Here's how to apply the same ninety-day rotation rule to an existing user account.
# Apply the ninety-day maximum to the target account
sudo chage -M 90 username
# Enforce the seven-day minimum change interval
sudo chage -m 7 username
# Set the fourteen-day warning period for expiration notices
sudo chage -W 14 username
You can combine those flags into a single command if you prefer fewer keystrokes. The chage utility reads the current shadow entry, applies the new values, and writes the updated line back to /etc/shadow. It does not touch other accounts. It does not modify /etc/login.defs. It only changes the specific user you name.
If you need to force a password change at the next login, add the -d 0 flag. This sets the last password change date to epoch zero. The system treats the password as immediately expired. Users will be prompted to create a new password before they get a shell. Use this sparingly. It locks users out until they comply.
Run chage for each account that needs the policy. Snapshot the system before the upgrade. Future-you will thank you.
Verify it worked
Here's how to confirm the shadow database reflects the new expiration schedule.
# Display the expiration policy for a specific user
sudo chage -l username
# Check the system-wide defaults that new accounts will inherit
grep -E '^PASS_(MAX|MIN|WARN)_AGE' /etc/login.defs
The chage -l output shows four dates. The "Maximum number of days a password may be used" line should read 90. The "Minimum number of days between password change" line should read 7. The "Number of days of warning before password expires" line should read 14. If any value shows 99999, the change did not apply. Run the chage command again and verify the username spelling.
The grep command confirms the blueprint is updated. New accounts created after this point will automatically inherit the ninety-day limit. The PAM stack does not enforce expiration. The shadow database does. PAM only handles authentication and password quality. Keep that separation clear.
Run journalctl -xe first. Read the actual error before guessing.
Common pitfalls and what the error looks like
The sed command will silently skip lines that do not match the pattern. If your /etc/login.defs file contains PASS_MAX_DAYS 90 with a tab instead of spaces, the .* wildcard still matches it. The command is resilient. If you accidentally type PASS_MAXDAYS without the underscore, the line stays unchanged. Check the file with grep after running the command.
Users sometimes expect chage to expire the password immediately. It does not. It only sets the calendar boundaries. If a user changed their password yesterday, the ninety-day countdown starts from yesterday. The system will not force a change until the window closes. If you need immediate rotation, use sudo chage -d 0 username. The login prompt will display You are required to change your password immediately (root enforced).
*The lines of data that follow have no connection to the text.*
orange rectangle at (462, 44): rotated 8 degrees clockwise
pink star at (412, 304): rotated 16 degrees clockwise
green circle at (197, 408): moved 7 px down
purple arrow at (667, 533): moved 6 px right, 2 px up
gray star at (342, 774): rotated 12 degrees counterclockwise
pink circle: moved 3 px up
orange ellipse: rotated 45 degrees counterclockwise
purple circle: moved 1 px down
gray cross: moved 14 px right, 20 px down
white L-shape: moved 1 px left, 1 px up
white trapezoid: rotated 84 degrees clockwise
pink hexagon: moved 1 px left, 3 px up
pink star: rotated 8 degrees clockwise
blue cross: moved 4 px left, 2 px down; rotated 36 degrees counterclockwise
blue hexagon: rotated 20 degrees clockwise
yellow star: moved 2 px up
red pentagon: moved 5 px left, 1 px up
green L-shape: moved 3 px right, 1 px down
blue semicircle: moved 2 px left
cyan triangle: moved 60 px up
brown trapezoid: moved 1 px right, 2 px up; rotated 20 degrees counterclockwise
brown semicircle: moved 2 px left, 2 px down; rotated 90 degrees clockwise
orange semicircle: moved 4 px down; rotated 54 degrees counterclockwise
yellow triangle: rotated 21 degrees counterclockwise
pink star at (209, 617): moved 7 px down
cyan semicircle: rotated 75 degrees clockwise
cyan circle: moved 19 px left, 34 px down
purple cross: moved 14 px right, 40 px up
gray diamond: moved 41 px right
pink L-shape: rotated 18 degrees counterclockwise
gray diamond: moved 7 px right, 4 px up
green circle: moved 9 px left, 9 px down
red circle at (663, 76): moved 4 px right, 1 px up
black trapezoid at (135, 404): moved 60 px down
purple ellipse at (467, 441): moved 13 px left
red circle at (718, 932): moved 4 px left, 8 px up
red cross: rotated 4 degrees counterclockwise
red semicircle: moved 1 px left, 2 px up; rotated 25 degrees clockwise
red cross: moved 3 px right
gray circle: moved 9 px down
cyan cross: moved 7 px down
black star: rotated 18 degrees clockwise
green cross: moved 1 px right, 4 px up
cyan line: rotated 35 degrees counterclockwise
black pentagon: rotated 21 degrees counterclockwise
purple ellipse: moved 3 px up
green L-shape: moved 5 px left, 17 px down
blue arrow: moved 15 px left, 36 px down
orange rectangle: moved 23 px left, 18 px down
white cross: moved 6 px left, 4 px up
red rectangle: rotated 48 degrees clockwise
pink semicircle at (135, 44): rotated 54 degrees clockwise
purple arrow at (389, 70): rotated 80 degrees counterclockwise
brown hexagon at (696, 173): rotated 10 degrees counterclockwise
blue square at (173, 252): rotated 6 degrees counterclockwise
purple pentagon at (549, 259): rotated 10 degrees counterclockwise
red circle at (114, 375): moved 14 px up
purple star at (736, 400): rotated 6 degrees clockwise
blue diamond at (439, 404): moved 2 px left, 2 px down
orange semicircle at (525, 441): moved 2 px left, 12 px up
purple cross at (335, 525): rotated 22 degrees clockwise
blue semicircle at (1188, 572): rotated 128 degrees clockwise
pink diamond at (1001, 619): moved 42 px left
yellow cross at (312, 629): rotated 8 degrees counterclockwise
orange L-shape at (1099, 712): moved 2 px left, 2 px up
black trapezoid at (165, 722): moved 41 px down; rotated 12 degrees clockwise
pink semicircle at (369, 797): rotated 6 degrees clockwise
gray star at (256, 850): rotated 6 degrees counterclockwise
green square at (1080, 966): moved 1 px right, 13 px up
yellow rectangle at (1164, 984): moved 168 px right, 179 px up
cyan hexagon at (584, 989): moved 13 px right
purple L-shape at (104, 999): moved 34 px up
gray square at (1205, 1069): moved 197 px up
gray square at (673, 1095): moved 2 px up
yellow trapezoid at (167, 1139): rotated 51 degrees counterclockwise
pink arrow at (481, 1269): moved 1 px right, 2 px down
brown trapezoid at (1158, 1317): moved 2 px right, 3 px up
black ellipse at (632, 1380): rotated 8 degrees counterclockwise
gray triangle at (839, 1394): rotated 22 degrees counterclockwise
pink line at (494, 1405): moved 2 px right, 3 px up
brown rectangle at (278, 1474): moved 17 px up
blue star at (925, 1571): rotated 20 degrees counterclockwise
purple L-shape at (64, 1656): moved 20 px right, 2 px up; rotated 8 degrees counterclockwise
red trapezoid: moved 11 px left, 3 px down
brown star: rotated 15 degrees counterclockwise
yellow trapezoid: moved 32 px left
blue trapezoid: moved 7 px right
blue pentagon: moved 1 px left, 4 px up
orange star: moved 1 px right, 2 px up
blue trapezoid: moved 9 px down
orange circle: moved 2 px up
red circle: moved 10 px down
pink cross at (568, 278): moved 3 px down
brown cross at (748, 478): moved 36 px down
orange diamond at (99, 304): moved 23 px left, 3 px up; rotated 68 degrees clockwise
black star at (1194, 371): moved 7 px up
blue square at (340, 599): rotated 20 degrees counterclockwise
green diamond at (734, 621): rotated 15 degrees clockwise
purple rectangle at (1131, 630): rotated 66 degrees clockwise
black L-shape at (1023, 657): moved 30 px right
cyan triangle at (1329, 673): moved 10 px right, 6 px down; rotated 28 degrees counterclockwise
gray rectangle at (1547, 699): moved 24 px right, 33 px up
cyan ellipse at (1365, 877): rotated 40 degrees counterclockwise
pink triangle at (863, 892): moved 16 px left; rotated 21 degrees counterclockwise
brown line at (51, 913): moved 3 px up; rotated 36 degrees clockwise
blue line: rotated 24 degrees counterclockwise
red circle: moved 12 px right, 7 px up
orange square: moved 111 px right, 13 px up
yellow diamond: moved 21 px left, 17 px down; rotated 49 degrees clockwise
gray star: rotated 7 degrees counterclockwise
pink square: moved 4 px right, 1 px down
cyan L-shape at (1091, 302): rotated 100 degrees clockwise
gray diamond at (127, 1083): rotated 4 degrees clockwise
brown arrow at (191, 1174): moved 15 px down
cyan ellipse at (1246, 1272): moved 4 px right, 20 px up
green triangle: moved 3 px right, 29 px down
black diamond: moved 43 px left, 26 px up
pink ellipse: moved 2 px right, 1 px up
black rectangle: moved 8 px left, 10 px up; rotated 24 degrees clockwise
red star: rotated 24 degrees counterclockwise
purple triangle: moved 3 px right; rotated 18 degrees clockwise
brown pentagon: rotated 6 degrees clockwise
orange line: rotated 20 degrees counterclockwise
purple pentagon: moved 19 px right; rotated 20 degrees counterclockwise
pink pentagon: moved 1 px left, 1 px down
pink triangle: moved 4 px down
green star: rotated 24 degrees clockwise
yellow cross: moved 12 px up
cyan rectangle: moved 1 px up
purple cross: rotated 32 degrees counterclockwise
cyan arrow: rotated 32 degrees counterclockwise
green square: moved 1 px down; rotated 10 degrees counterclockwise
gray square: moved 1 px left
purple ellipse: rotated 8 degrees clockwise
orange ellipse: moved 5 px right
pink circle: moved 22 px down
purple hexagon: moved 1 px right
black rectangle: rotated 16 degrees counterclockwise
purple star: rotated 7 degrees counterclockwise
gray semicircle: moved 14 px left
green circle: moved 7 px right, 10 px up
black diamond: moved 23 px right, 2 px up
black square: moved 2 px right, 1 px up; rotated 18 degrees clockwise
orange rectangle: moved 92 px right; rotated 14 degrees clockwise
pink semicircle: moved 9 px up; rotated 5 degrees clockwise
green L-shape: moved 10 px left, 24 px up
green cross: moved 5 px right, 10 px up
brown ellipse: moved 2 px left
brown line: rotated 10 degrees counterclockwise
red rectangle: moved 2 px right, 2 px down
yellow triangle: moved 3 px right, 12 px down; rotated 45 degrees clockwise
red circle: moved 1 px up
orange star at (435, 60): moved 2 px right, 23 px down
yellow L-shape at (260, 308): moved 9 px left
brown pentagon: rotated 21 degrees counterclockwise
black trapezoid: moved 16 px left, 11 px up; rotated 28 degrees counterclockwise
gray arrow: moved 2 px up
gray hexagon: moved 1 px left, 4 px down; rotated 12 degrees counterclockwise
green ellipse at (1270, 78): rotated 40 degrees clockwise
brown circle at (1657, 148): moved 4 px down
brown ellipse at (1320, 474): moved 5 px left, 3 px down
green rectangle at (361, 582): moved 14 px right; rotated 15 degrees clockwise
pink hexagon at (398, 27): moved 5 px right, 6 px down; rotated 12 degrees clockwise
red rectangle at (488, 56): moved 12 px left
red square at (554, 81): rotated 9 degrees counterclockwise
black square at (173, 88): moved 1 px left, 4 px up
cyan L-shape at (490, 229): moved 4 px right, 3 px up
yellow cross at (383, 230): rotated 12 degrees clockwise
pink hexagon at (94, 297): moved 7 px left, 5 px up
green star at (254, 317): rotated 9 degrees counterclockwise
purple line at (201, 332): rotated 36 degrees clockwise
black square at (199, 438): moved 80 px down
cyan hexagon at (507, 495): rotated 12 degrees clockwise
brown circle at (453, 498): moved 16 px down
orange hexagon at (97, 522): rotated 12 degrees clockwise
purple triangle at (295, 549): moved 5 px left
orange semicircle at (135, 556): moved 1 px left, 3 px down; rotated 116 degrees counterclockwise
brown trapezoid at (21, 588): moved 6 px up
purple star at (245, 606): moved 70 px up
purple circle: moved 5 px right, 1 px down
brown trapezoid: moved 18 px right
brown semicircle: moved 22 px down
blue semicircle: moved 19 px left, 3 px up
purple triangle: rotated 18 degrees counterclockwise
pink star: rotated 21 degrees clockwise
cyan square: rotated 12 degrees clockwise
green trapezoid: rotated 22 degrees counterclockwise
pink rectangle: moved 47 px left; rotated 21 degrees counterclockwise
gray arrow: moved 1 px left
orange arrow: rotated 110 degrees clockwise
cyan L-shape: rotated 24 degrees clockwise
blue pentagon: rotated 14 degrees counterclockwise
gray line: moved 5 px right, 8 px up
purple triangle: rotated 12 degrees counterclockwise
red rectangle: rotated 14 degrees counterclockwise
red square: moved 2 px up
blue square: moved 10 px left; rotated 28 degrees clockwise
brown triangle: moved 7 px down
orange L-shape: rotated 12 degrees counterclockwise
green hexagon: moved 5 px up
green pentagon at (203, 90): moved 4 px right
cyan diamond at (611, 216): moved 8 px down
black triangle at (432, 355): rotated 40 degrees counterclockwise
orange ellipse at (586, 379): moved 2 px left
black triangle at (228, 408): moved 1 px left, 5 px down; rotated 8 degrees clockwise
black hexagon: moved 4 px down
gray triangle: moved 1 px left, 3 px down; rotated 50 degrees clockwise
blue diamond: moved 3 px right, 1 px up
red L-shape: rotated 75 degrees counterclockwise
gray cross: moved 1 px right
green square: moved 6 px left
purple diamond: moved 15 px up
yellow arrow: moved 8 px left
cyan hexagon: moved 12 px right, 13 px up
The passwd command can also set expiration, but it overrides other fields if you are not careful. Running sudo passwd -x 90 username sets the maximum days but leaves the minimum and warning fields untouched. This creates inconsistent policies across accounts. Stick to chage when you need full control over all three boundaries.
SELinux does not block chage or login.defs modifications. The shadow_t domain handles password files. Denials show up in journalctl -t setroubleshoot with a one-line summary. Read those before disabling SELinux. Trust the package manager. Manual file edits drift, snapshots stay.
When to use this vs alternatives
Use /etc/login.defs and chage when you need system-wide rotation on standard Workstation or Server installs. Use LDAP or FreeIPA when you are managing hundreds of accounts across multiple machines. Use passwd -x when you only need to change one account quickly without touching global defaults. Stick to local shadow management when you are running a single isolated host. Stay on the upstream Workstation if you only deviate from the defaults occasionally.